__What is expected__. Your task is to output the listing word for word, with pictures excluded.
++++ Exercise material ++++
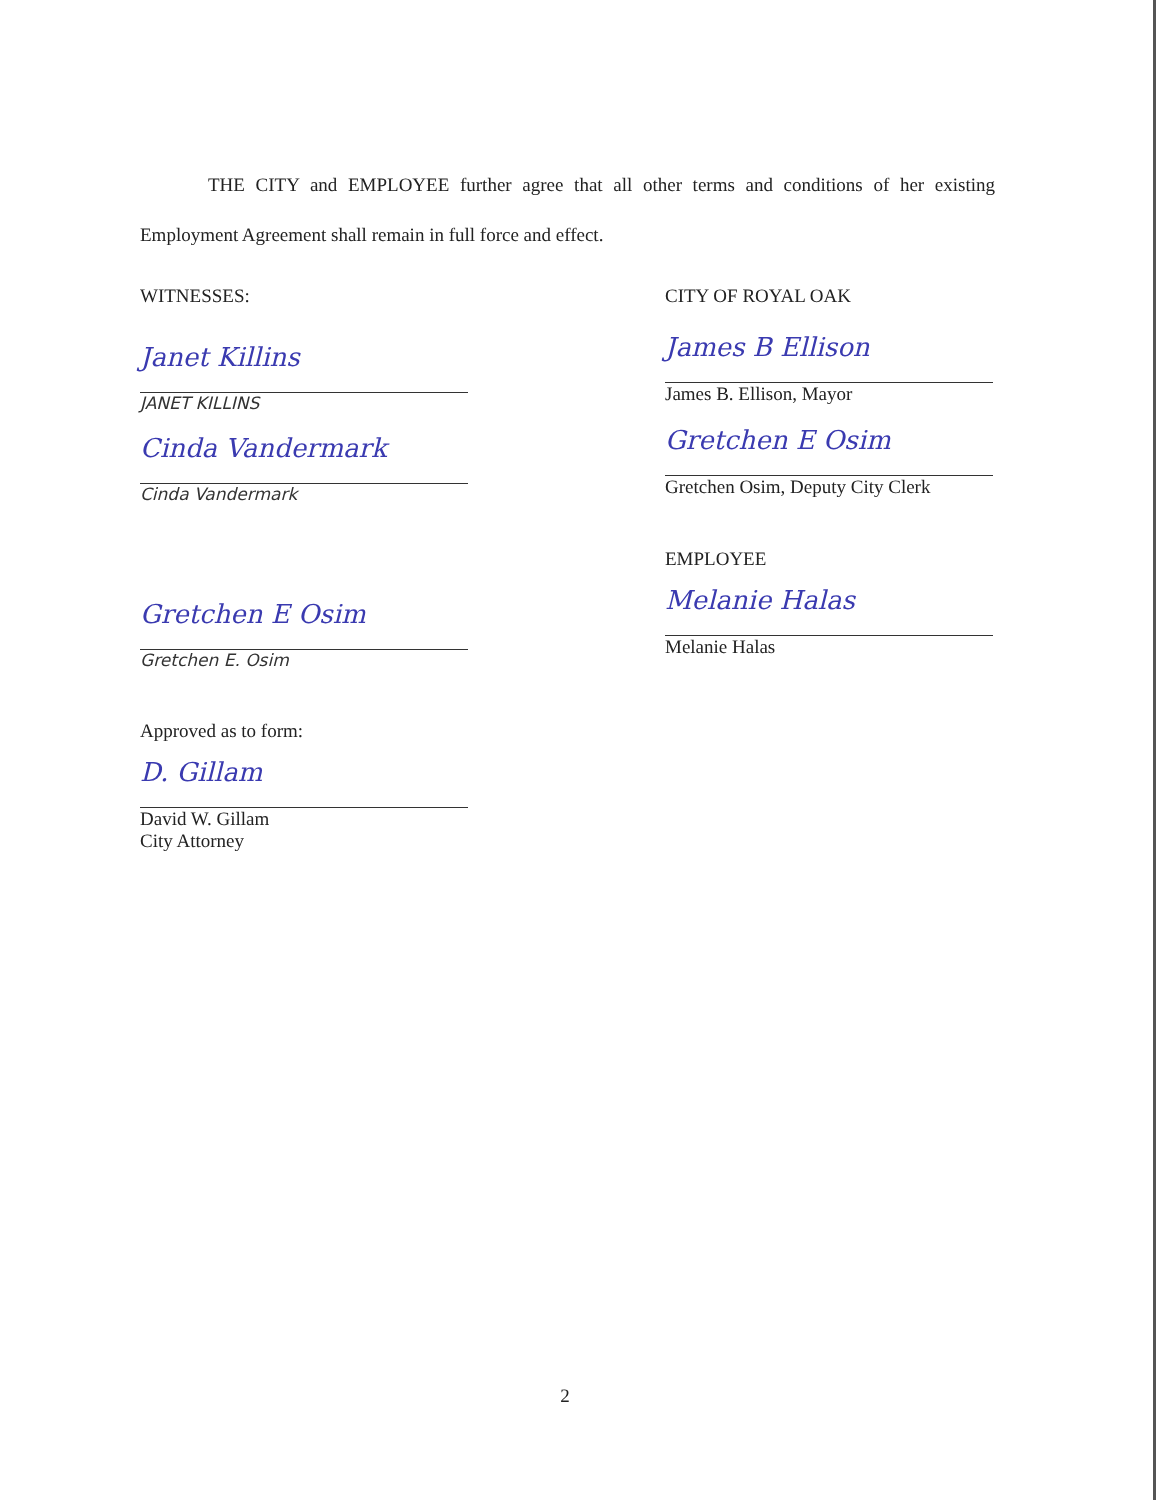THE CITY and EMPLOYEE further agree that all other terms and conditions of her existing Employment Agreement shall remain in full force and effect.
WITNESSES:
Janet Killins
JANET KILLINS
Cinda Vandermark
Cinda Vandermark
Gretchen E Osim
Gretchen E. Osim
Approved as to form:
D. Gillam
David W. Gillam
City Attorney
CITY OF ROYAL OAK
James B Ellison
James B. Ellison, Mayor
Gretchen E Osim
Gretchen Osim, Deputy City Clerk
EMPLOYEE
Melanie Halas
Melanie Halas
2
++++
__Solution for this problem__.
THE CITY and EMPLOYEE further agree that all other terms and conditions of her existing Employment Agreement shall remain in full force and effect.
WITNESSES:
Janet Killins
JANET KILLINS
Cinda Vandermark
Cinda Vandermark
Gretchen E Osim
Gretchen E. Osim
Approved as to form:
D. Gillam
David W. Gillam
City Attorney
CITY OF ROYAL OAK
James B Ellison
James B. Ellison, Mayor
Gretchen E Osim
Gretchen Osim, Deputy City Clerk
EMPLOYEE
Melanie Halas
Melanie Halas
2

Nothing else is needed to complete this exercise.